First thing I've ever tried to animate on paper. Animating on paper is actually as easy as onion skinning on Flash. If you have done frame by frame animation with flash, you should try it on paper and see how it turns out!
Tdlefztreh Nod
**edit: ytmnd is being broken right now. owned
lol
8 comments:
you removed the link to your forum how do i get there
also YTMND wont fucking work for me
fucking gay
yep ytmnd is broke. and nope i never had a forum.
then what the hell did i join?
and shit I wanna see your latest ytmnds.
idk. are you the one who emailed me about a forum recently as well? i honestly never had one
Yeah, I'm just bothering you. ;D
oh look YTMND is back
Once upon a 7-11, A little boot weasle spoke to a penny of my mothers right shoe. Said he, "do not let me eat my own tounge, or for not to be a little bit kinky but no grey's anatomy." Shocked by this anouncement, the penny replied, " well slap my ass and call me mrs. butterworth. Quarters are untrustworthy, so do not play manhunt 2 if you did not like SAW, or if you hate jared from the subway commercials, for if i do, my mother will be Twenty-three years old last year." Nobody ever saw them again, and Not even the F4 key missed them.

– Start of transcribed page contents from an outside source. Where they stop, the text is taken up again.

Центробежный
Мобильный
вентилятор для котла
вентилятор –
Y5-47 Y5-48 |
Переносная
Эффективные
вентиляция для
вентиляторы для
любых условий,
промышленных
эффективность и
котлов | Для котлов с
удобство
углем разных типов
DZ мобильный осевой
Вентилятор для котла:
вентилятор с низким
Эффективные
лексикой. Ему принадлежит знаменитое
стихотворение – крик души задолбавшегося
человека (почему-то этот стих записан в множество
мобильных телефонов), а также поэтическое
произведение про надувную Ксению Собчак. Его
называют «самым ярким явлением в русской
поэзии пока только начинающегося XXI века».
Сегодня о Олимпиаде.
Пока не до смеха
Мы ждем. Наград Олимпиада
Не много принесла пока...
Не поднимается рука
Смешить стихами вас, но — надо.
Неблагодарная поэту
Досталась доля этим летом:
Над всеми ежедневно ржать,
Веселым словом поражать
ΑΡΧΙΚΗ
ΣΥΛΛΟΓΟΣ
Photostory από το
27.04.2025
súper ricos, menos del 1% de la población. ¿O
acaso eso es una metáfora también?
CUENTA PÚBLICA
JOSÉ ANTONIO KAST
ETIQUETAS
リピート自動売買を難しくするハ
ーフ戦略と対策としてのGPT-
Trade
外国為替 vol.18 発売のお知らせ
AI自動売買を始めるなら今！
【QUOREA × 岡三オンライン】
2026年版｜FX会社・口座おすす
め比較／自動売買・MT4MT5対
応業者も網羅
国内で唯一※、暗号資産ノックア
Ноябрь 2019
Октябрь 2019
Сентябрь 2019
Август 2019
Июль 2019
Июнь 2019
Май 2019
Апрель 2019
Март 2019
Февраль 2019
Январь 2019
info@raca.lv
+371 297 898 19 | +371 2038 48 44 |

Many years later, in a small suburban home, a mother was shining her mayonaise jars. Said she, " well that is amazing, I can Be flying up the air when ever I feel like it. Also grapes." and she flew away to candyland, where steven tyler jumped out and scared her with his huge mouth. he chased her through the magic forest in NEW JERSEY!?! and kicked her head with his tennis racket. He vanished without a trace.
Years later ronald mcdonald has told this to president george bush the seventh. They went to iraq and demanded oil and spacecrafts, but never returned alive. His wife ate my licorice and I killed her. Other than that evil men come from under the bed like over 9000 times!!! "I--Impossible!" I told him and he killed me the end.